Clinic appointments are often spent trawling through the patient's paper records, which is not an efficient use of time. Records may be at least six months old, which results in delays to changes in patient management. A problem can thus be more severe than if it had been identified earlier.

Managing haemophilia via the internet
Such difficulties prompted our centre to try an internet-based system. This enables patients, carers and health-care professionals to share important therapy data, explore resources and get access to other valuable information about haemophilia.

We have shown this system is a viable alternative to paper home-treatment forms.

From the patients' perspective, the website used is secure and all information that they enter is private and cannot be accessed by unauthorised individuals. Messaging facilities allow patients to send messages to specific members of the care team asking questions or raising possible concerns.

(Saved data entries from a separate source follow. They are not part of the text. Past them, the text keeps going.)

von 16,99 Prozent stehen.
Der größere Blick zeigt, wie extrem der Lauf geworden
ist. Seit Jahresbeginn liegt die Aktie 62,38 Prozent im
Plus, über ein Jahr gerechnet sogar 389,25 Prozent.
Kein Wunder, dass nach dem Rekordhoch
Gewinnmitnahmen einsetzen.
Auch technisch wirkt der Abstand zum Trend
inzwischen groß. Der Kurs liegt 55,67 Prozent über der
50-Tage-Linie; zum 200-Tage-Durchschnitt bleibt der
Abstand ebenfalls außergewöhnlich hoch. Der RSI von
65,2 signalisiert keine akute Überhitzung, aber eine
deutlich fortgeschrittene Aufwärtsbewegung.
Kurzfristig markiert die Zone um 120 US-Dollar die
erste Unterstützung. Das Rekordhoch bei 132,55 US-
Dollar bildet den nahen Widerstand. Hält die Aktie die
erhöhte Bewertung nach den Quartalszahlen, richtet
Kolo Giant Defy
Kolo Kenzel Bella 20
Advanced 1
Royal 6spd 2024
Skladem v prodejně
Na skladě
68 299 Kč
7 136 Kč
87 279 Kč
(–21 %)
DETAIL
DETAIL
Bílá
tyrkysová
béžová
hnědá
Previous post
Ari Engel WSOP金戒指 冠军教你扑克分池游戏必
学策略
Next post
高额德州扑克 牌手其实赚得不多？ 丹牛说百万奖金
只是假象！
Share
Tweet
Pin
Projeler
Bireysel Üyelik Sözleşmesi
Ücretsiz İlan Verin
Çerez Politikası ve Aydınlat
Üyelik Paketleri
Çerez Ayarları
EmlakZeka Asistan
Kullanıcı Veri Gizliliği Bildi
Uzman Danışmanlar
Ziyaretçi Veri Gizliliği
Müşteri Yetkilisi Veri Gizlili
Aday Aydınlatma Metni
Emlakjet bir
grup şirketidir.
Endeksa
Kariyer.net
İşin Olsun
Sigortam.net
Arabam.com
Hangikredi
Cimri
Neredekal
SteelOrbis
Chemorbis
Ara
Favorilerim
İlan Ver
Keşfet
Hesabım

From the clinical perspective, the system provides a range of graphical and tabular outputs for depicting data.

The system also has an email alert facility, which automatically emails a designated health-care professional when specific treatment parameters are not met. This means that the clinical staff can quickly and easily get a picture of how a patient is doing and whether they need to be called for an appointment.

These features can help clinical staff identify trends, chart usage of factor concentrate and follow breakthrough bleeds.

All patients with severe haemophilia on home treatment and with access to the internet who were interested in participating in our trial of the system were invited to the haemophilia centre for training.

A preliminary audit of the results of traditional home treatment records versus the web-based system over a six-month period indicated that:

- 90% of system users kept their records up to date compared with 40% of paper users

- 90% of system users kept accurate records compared with 64% of paper users.

Since the introduction of this system we have seen a steady improvement in the quantity and quality of patient records.

There has been increased compliance by patients, with more up-to-date and accurate records. As a result the clinical team has been better able to identify and correct potential problems without delay.

The introduction of this system has improved the flow of information to the haemophilia centre. Now patients are able to complete records of their factor concentrate usage and breakthrough bleeds online, which makes them instantly available to the centre.

More recently, a mobile personal digital appliance (PDA) version of the system has been introduced.

Improved management helps to reduce unnecessary joint and muscle damage, keeping patients healthy and, above all, able to retain their independence.

Love, L., Winter, M., Bedford., Blaxland, A. (1996)Home therapy forms: why don't they come back? Haemophilia 2: 182.

Rickard, K.A. (1995)Guidelines for therapy and optimal dosages of coagulation factors for treatment of bleeding and surgery in haemophilia. Haemophilia 1: (suppl 1), 8-13.